I’ve been working this week on listening—far deeper and far more carefully to all the noise that’s happening around me, but most particularly to the thoughts and observations of other creative folks.
Fellow writers, musicians, fine artists: they’ve each got lessons to impart about the call to creativity and all the wonderful and terrible things that come from choosing to heed it in a meaningful or authentic way.
Yesterday evening, I caught the tail end of a radio interview with Norweigan author Karl Knausgaard, whose latest work focuses on the profoundly, almost painfully mundane: toilet bowls, wasps, fingers. He noted that the subjects of his recent oeuvre could all be located fewer than 20 meters from the house he sat down in to write about them, and I found that so beautifully profound.
As a reformed dharma bum, I have often been guilty of focusing too much on being Interesting. Doing Interesting Things, meeting Interesting People, and trying to convince those around me that I, too, was abidingly Interesting. Who wants to write about a toilet when you could be writing about, say, a Great Pyramid or that time you lived in a hut in Mexico and a cockroach crawled into your underwear and bit your lady parts?
But here’s the thing: travel yarns and fantastical recountings of grand adventures eventually bore even the most enthusiastic audience. Because they either make your readers feel shitty about their own impossibly dull lives, or they make you yourself look like a thrillist, self-satisfied hack, or both.
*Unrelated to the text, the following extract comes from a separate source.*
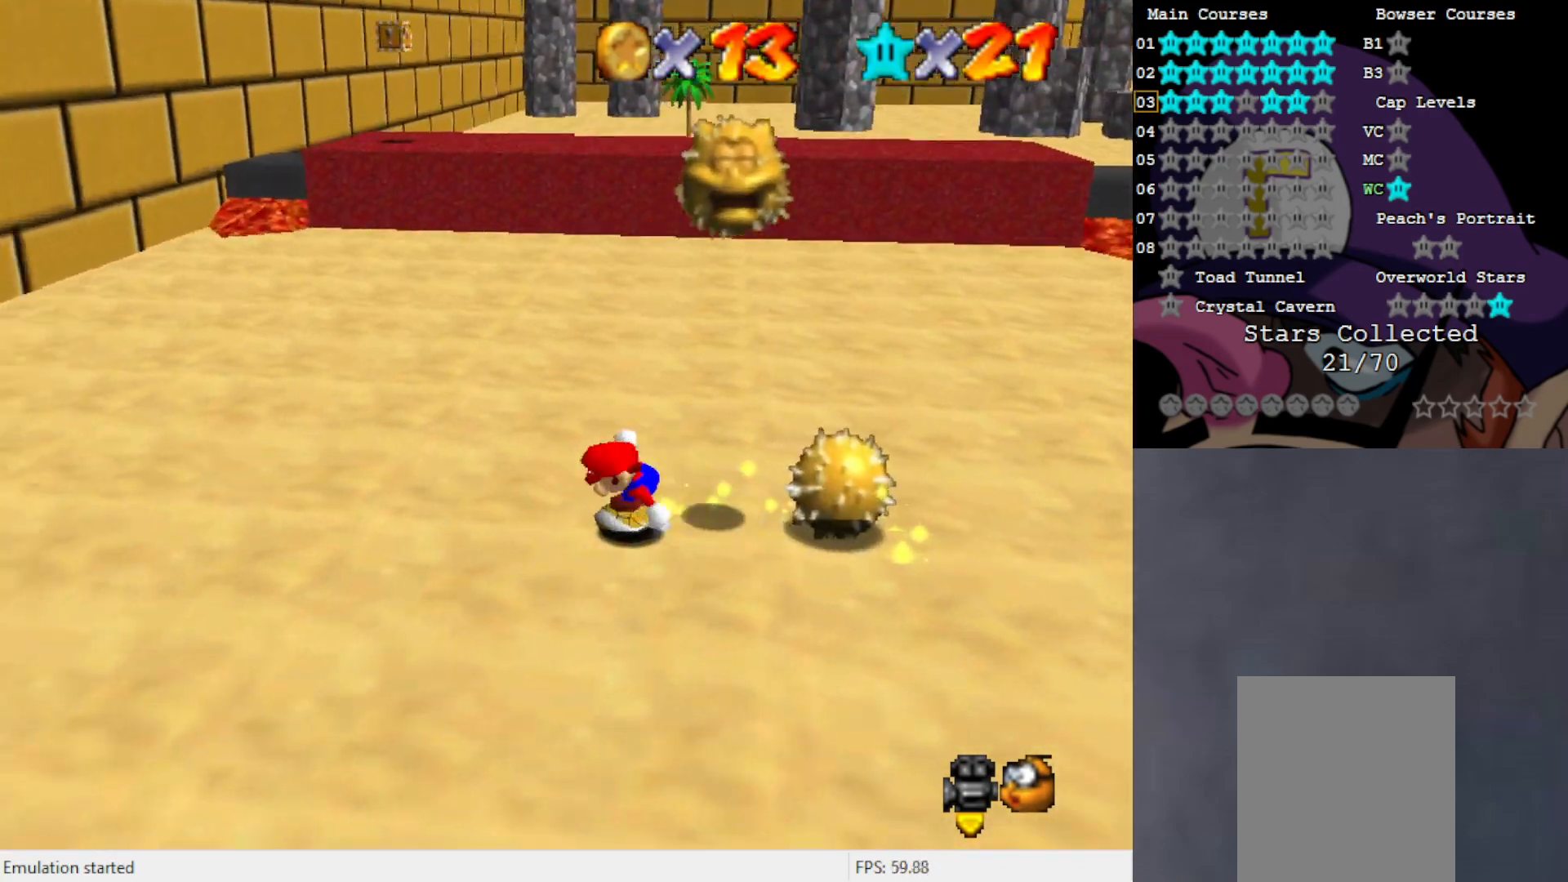
{"buttons": [], "left_stick": "up", "events": [[183, "left_stick", "right"], [383, "left_stick", "up"]]}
Save what little money you’ve amassed. Stay home. Stare at the wall. Pick your fingernails. Talk to your crazy neighbor about her job inspecting motherboards for a defunct supercomputer company back in the ‘80s. Write close.
This afternoon, again by way of the radio, I learned of the passing of American jazz guitarist John Abercrombie. I’d never even heard of the guy before today, but now he’s on my radar, if only because he worked tirelessly for his art, he pushed himself to try to new things long after he’d found commercial success, and he has a few rather valuable nuggets of insight into the creative process.
My favorite thought from Mr. Abercrombie: on a personal level, success in a creative profession ultimately matters far less than you think it matters. In fact, creative folks are often unaware of when and whether they’ve “arrived” in a meaningful sense, because they’re simply too focused on the hard work of trying to get there. And that work never ends, regardless of how many simpering fans and industry head nods you amass.
That act of continuing to work and to create and to improve, that pushing through, that indistractibility from your quest, comes eventually to matter far more than the recompense. Stay committed. Be your own worst critic. Improve. Then improve more. Write hard.
This week, my last full week in a ridiculously busy summer of writing and editing, is already halfway over, and I feel as if I’m losing steam. Today was sort of a flailing, brain-farty mess, but that is another post entirely. From here till monday, I’m determined to do right by Mr. Knausgaard and Mr. Abercrombie and also the better angels of my own creative nature.
By listening better, by writing much closer and much, much harder. Here goes.